# CFlux:1



## sbrader (Aug 27, 2015)

My local Woodcraft store had a 10% off sale on Laguna tools a few weeks ago. I have been looking at their CFlux:1 dust collector for a while and this was enough to get me to pull the trigger. They ordered it for me and I picked it up about a week ago. Assembly was a breeze, although the pictures in their instructions were so dark that you couldn't tell what was what sometimes. Fortunately, most of it was pretty intuitive. My only complaint about the whole assembly process was that I ended up with a piece left over that did not appear anywhere in the instructions or the parts lists. It turns out that it is a new addition to be installed at the bottom of the cone to improve the cyclonic action, but there was not an addendum or anything to let you know that's what it was.

I hook it up to my old Delta Jointer and my DW735X with a 10' flex hose and the results have been amazing!

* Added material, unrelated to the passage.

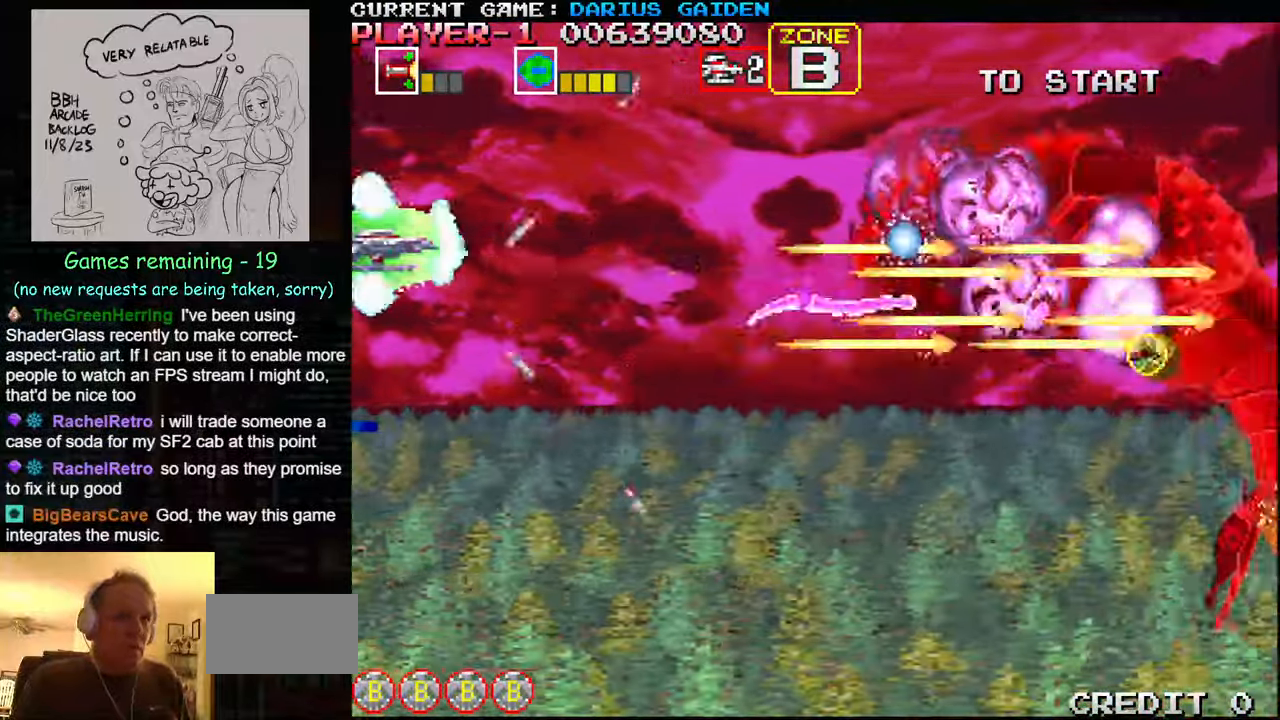
{"buttons": ["SQUARE"], "left_stick": "center", "events": [[50, "SQUARE", "down"], [50, "left_stick", "up"], [117, "SQUARE", "up"], [150, "left_stick", "center"], [250, "SQUARE", "down"], [317, "SQUARE", "up"], [350, "SQUARE", "down"], [400, "SQUARE", "up"], [467, "SQUARE", "down"]]}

I have asthma and I have to wear a respirator anytime I am around the shop. I was shocked when I took off the respirator after jointing and planing a whole stack of boards for a headboard project and there was no dust hanging in the air and virtually no dust anywhere around the shop. My current TS doesn't have a dust collection port, but I am figuring that my next TS will probably still leave dust around even with DC.

The unit is _much quieter_ than I had feared it would be. 

I tried to register it online and the website kept returning an error. I emailed Laguna and heard back from them within minutes. Their customer service person took care of getting my registration completed in no time at all. 

So far, I am delighted with it!

Scott


----------